There’s a guy on the weight floor who sings along with what he’s hearing in his headphones, but not consistent­ly. He simply squawks out an occasional phrase, which was disconcert­ing until I got used to hearing it. Better than grunters, though.

People who sit on weight machines and text are annoying. Even worse are those who are wandering around talking on their Bluetooth earbuds while randomly making eye contact with others, who then believe they’re being spoken to.

Dropping weights is startling. If you can lift it, you should be able to put it down.

Hogging equipment by leaving a backpack or a towel on a seat is greedy. I saw this recently as a young woman, weary of waiting to use a leg extension machine, moved a backpack that was left on the seat by a guy lifting barbells elsewhere. He returned and said to her, “Hey, can I work in one more set here?” She said, “You’re way over there,” indicating a space across the room. “Yeah, but I was using this.” She leveled her gaze at him and coolly said, “I’m using it now.”

Then there are people who don’t bother to rerack dumbbells (no wonder I can’t find those 25-pound weights), instruct others on how to use equipment without being asked, and cluster with pals around a particular weight apparatus to exchange witticisms.

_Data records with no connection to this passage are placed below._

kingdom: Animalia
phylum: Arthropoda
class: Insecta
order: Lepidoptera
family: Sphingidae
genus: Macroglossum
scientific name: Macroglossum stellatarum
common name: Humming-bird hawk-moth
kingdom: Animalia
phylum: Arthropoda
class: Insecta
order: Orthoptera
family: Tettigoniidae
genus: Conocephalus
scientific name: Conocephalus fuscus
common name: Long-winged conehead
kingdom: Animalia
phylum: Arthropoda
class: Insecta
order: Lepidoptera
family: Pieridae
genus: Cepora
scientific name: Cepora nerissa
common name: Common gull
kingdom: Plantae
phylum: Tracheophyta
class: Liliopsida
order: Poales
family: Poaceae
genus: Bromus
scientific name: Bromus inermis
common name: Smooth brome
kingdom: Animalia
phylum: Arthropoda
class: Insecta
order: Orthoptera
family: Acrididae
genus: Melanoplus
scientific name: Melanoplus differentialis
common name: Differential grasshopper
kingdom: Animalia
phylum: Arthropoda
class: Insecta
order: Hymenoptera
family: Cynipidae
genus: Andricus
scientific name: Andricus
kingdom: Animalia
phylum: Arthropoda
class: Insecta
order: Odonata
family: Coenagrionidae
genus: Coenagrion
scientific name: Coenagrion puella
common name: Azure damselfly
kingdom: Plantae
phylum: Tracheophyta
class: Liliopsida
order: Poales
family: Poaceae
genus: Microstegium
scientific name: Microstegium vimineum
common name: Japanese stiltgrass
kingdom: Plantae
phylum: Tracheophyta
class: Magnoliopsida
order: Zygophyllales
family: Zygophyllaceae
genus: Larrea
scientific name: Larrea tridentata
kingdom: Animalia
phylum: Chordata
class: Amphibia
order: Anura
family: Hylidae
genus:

And it’s inevitable that although there is only one other person using the weight machines, he/she is using the one you want to use.

These aren’t deal-breakers. Among behaviors that keep me coming back: The friendly greeting I get from the ultra-fit guy at the front desk when I arrive in the morning, along with his advice on times the pool is likely to be empty. Exuberant shouts of encouragem­ent from the vigorous woman who leads an aggressive cycling class on Saturday mornings.

People who conscienti­ously wipe down each piece of equipment after use. My deceptivel­y delicate-looking kickboxing instructor who greets regulars by name and says, “good to see you” before cranking up the side kicks and upper cuts. A yoga instructor who sometimes mixes up left and right, and has the grace to laugh about it. The guy that holds the door open for me when I’m coming in or going out.

That’s where I’ve been lately. And continue to be.